Итак, мы имеем в стихотворении инструментовку губно-носовую; она выражается уже в начале, усиливается в третьей строке, соединяется с зубной в группу («бедной девы») восьмой строки, теряя носовую «Н» и присоединяя ее в одиннадцатой строке; параллельно этим строкам нарастает и доминирующий смысл стихотворения: «не пой, при мне, ты песен» (намечается губно-носовая тема, соответствующая еще пока смутно волнующему настроению; «напоминают мне оне» (выражается основная инструментальная тема, соответствующая ускорению темпа и более ясному выражению настроения); «черты далекой бедной девы» (появляется определенный образ, соединяющий окружающую действительность с образом настроения и соответствующий началу соединения двух противоположных инструментальных тем: зубной, побочной, и губно-носовой, основной). Эти темы, губно-носовая (быстрая, струнная, безобразная, дионисическая) и зубная (медленная, твердая, образная, аполлиническая), соединяются в тему губно-зубно-носовую (медленно-быструю, струнно-трубную, трагическую). «Но ты поешь — и предо мной…» (подразумевается неописуемое видение, которое, однако, закрывается от взора читателя). Характерно, что пауза в этой строке, изображенная тире, соответствует кульминационной точке в стихотворении. Инструментовка вполне соответствует усложнению ритма. В третьей строфе нас встречает удивительная гармония возрастания ритмической, логической и инструментальной сложности.
Если принять во внимание, что ускоряющие темп пэаны инструментованы в общем губно-носовыми «а», «и», а более медленные ямбы инструментованы другими группами согласных с «е», «у», «о» (конечно, относительно), то мы имеем уже перед собой общую инструментальную схему стихотворения.
Касаясь других инструментальных форм, мы можем сказать относительно гласных:
Ассонансы. Особенно замечательных ассонансов здесь нет.
Строка четвертая состоит из ассонансов («Другую жизнь и берег дальний» — ууу-ии-ее…); здесь же контраст (ууу-ии), соответствующий ассонансу и контрасту второй строки (ее-у-ии) («песен Грузии»); в первой строке имеем, пожалуй, ассонанс и симметрию в словах («Красавица…») (ааиа), слово «красавица» ассонирует со словом «напоминают»: и тут и там — «ааиа».
Седьмая строка представляет собой образец дегрессии звуков (и-е-о-у), соединенной с ассонансом (и-и-ии) в сложную симметрию (иеиоииу): «И степь, и ночь, и при луне», продолжающуюся в сложную симметрию восьмой строки (еы-аêаеа-еы) — «Черты далекой, бедной девы».
К своеобразной игре согласных относимо их расположение в первой строфе:
п………….. п
п………….. п
H………….. н
Д………….. д
Если прочесть эти звуки сверху вниз, то получим две группы ПНД, т. е. губно-зубно-носовые группы, появляющиеся в месте логического, ритмического и инструментального напряжения («Но Ты Поешь — и ПреДо МНой»).
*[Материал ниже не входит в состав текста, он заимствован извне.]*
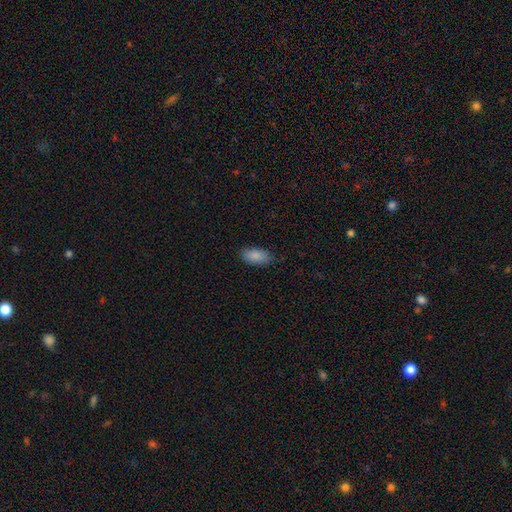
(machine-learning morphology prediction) Smooth or featured? smooth (88%)
How rounded? in between (92%)
Merging? none (82%)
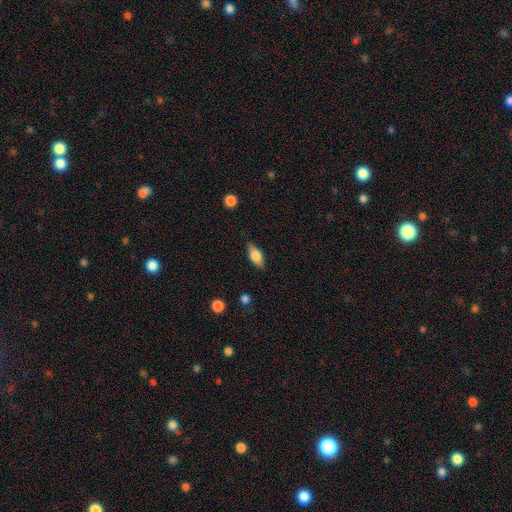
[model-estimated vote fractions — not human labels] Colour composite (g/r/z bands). It shows a smooth galaxy with no disk features (70%) that is in between round and cigar-shaped (80%). Merging: none (82%).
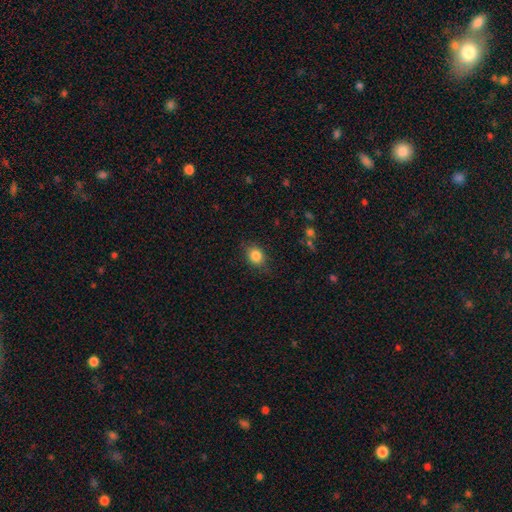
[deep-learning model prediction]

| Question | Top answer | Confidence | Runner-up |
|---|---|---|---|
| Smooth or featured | smooth | 84% | star or artifact (10%) |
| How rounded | round | 54% | in between (44%) |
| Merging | none | 80% | minor disturbance (15%) |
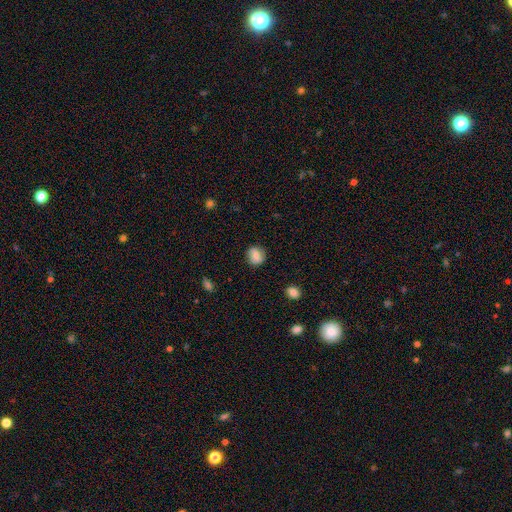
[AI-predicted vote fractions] A smooth galaxy with no disk features (73%) that is round (77%).

Vote fractions:
- Smooth or featured? smooth: 73% / featured or disk: 18% / star or artifact: 9%
- How rounded? round: 77% / in between: 22% / cigar-shaped: 1%
- Merging? none: 83% / minor disturbance: 13% / major disturbance: 3% / merger: 1%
К числу изысканных аллитераций относятся слова «бедной девы».
К первой строфе есть замаскированная рифма: «Гру-зии» и «другу-ю»; к явным внутренним рифмам относимы следующие: в третьей строке «мне — оне»; во второй строфе три полурифмы («увы, твои, при»).
Эти явные, неявные, внешние и внутренние рифмы в общей сложности придают гармонию стиху; сравнивая рифмическую (не ритмическую) инструментовку по строфам, мы видим, что она беднее всего в третьей строо^е, то есть в строфе наибольшей ритмической сложности; забегая вперед, скажем, что у поэтов мы наблюдали весьма часто обратную пропорциональность между ритмической и рифмической сложностью.
Подсчитывая сумму согласных, органически связанных друг с другом в группы, мы видим, что эта сумма согласных велика, а именно: 122 согласных органически входят в ухо гармонически (т. е. они образуют инструментовку); и только 32 согласных можно без ущерба для инструментовки выкинуть из стихотворения; деля 122 на 32, получаем приблизительно 4; это значит: на четыре согласных приходится только одна согласная, которая, будучи воспринята ухом, не вносит определенно гармонии в наше восприятие.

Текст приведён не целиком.